# [TAREAS POR REALIZAR]
#1 Indica si cada afirmación, (a), (b) y (c), concuerda con el texto sobre los cómicos del cine. Responde sí o no y cita literalmente las palabras del texto que lo deciden.
(a) La caída de Harry Langdon fue tan rápida como su ascenso.
(b) Keaton fue víctima del delirio de grandeza.
(c) Chaplin llegó a ser el hombre más conocido del globo, sin nadie por delante.
#2 Cambia la parte del texto sobre los cómicos del cine que se abre con las palabras que contienen "Keaton (a quien" y se cierra con "la comedia americana.", y reemplaza "Johnnie Walker" por "Jack Daniel's".

# [TEXTO PROPORCIONADO]
──────────────────────────────

Una de las etimologías posibles para el pseudónimo de Cantinflas cuenta que el cómico, en sus primicias en el circo como payaso menor, fue insultado por un espectador dado más al mezcal que al agua bautismal que le gritó: «Que te inflas, mano, ¡que te inflas!» —y de ahí surgió un apodo conocido mundialmente—. Lamentablemente Cantinflas pareció seguir al pie de la letra la exclamación y según se hacía más popular más se inflaba, se hinchaba. Que parece ser la suerte de todo comediante —menos de Buster Keaton, que siempre fue sui generis.
Harry Langdon acabó rápido con su carrera cuando, en el pináculo, creyó que podía sustituir al director, al escritor y casi al camarógrafo. Su caída fue tan rápida como su ascenso. Charles Chaplin, que era el Charley un si es no es judío del barrio más miserable de Londres, llegó a ser, en poco tiempo, multimillonario y el hombre más conocido del globo después de otro Charles, Lindbergh. Se tuteaba con los grandes y hasta Winston Churchill le pedía, según Chaplin, consejos políticos. Su vida fue larga pero su carrera, después de las megalomanías de Un rey en Nueva York y La condesa de Hong-Kong, fue a dar al limbo, que es la zona fronteriza del olvido. Murió en la senilidad, exclamando: «¡Quiero conocer a Chaplin!», como si quisiera tener una entrevista con Dios.
Keaton (a quien Louise Brooks, hombreriega, llamó «el hombre más bello que había visto») fue víctima no del delirio de grandeza sino de la constante intimidad con ese hombrecito llamado Johnnie Walker: murió atrofiado pero todavía con una hermosa cara cujeada por el tiempo y el alcohol. Pero la inmortalidad ha sido suya: de todos los cómicos silentes es el que conserva su arte con una modernidad absoluta. Keaton es el rey sin corona de la comedia americana.

──────────────────────────────

# [CONTENIDO DEL CONJUNTO]
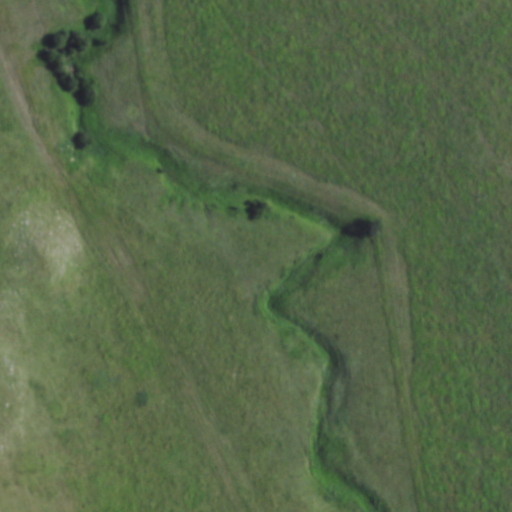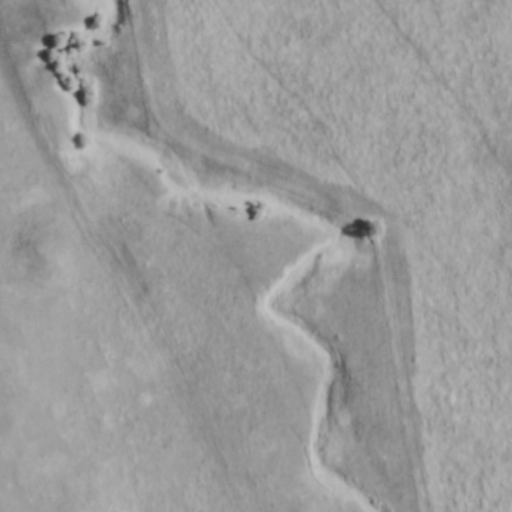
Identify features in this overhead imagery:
road: (133, 250)
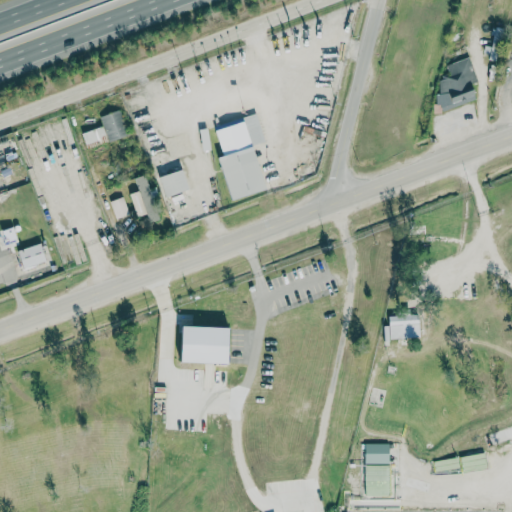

──────────────────────────────

# [RESPUESTAS POR TAREA]
#1
(a) Sí: «Su caída fue tan rápida como su ascenso».
(b) No: «fue víctima no del delirio de grandeza sino de la constante intimidad con ese hombrecito llamado Johnnie Walker».
(c) No: «el hombre más conocido del globo después de otro Charles, Lindbergh».

#2
Keaton (a quien Louise Brooks, hombreriega, llamó «el hombre más bello que había visto») fue víctima no del delirio de grandeza sino de la constante intimidad con ese hombrecito llamado Jack Daniel's: murió atrofiado pero todavía con una hermosa cara cujeada por el tiempo y el alcohol. Pero la inmortalidad ha sido suya: de todos los cómicos silentes es el que conserva su arte con una modernidad absoluta. Keaton es el rey sin corona de la comedia americana.